A seemingly eternal problem. Not optimistic. It’s why I said, in a different topic, that the best we can hope for is to stumble into new heuristics to worm around the real-world pathologies that pop up from time to time. Historically, almost all such cases I dealt with in sorting and pymalloc showed up first on Stack Overflow, with “random” users asking for help with “inexplicable slowdowns”.

When I was writing Python’s current sort, the only reports I got of timing results on various platforms came from people running the brief, synthetic, sortperf.py , which was part of the standard distribution at the time. Only one set of results from a real app running real data. They shared the result (“2x faster!”), but could not share their company’s data.

Quite recently I all but begged users to report just timing results (no data required) for a proposed change to the sorting algorithm. Your reply was the only one I got - and thank you for that .

Similar story for judging the string of collision resolution strategies the dict implementation has tried. Overwhelmingly driven by synthetic inputs, and all but the current strategy (which hasn’t changed in years) were eventually discarded for catastrophic behavior on rare reports from real-life apps. But in that case, it’s provable that “catastrophic” collections of keys always exist - the question is the much subtler one of “but how likely is real-life data to stumble into one?”.

Not unique to Python.
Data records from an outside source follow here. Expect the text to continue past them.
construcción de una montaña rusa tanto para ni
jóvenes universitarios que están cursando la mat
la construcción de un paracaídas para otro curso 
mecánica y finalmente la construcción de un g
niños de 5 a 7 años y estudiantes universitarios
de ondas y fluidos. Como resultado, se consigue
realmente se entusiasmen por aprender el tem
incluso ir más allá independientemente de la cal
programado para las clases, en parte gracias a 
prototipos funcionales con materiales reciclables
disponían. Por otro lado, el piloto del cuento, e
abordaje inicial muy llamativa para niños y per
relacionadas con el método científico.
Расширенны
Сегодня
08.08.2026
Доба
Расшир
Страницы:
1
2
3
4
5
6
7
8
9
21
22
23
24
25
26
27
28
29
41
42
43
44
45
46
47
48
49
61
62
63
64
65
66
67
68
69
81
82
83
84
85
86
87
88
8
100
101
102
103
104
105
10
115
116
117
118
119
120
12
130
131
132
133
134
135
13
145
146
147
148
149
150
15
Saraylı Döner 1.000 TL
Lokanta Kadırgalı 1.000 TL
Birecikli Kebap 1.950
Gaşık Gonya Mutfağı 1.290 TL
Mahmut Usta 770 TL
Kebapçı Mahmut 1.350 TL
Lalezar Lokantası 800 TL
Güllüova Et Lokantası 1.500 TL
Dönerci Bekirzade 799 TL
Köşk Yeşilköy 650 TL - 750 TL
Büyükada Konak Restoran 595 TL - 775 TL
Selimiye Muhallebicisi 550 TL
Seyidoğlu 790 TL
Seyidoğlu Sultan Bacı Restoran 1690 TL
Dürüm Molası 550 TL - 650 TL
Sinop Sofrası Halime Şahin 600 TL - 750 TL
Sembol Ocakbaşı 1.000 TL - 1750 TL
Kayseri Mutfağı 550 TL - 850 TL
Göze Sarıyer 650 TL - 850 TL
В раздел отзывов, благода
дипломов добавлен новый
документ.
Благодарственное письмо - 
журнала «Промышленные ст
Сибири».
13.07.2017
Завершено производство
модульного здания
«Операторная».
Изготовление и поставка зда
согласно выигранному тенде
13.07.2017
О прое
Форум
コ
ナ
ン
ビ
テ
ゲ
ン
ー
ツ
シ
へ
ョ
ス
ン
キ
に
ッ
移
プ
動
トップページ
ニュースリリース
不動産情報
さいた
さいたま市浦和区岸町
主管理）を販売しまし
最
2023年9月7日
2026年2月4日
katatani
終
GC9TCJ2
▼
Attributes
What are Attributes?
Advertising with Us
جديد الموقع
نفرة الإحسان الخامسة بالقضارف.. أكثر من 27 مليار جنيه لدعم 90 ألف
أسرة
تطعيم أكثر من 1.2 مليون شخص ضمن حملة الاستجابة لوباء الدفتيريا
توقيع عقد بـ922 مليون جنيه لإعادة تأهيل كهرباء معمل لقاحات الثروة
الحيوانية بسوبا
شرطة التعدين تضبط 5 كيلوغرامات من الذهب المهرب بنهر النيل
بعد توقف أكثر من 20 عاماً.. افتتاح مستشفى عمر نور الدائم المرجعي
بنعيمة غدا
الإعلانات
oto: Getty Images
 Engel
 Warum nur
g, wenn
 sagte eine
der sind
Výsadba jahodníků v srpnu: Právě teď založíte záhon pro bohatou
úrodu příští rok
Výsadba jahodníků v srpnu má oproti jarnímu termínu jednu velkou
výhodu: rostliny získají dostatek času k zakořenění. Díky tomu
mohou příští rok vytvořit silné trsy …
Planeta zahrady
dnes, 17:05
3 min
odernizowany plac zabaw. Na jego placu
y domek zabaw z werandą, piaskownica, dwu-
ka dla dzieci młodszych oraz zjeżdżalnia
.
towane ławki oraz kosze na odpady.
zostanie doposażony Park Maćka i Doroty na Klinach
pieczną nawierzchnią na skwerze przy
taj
Sebastian Wild. an academic who co-created the terrific “powersort” merge-ordering heuristic, has reported the extremely poor response to his persistent pleas for “real world data”. Mostly he just attracts contrived bad cases.

The most interesting case recently was a Sphinx slowdown. That had the two key features: creating a significant number of container objects and having at least some of those contain reference cycles. That slowdown was resolved.

Whereas I early on opened an issue about seemingly quadratic-time behavior on the main branch. I had no idea gc changes were to blame at the time, and the whittled test case created essentially no cycles. It just provoked the heuristics at the time to run parts of gc far more often than reasonable.

Much of sorting has quite predictable worst-case O() behavior, but the gc context is much messier than that.

In the absence of realistic benchmarks and real-world reports, I think an extensive set of synthetic benchmarks would be helpful.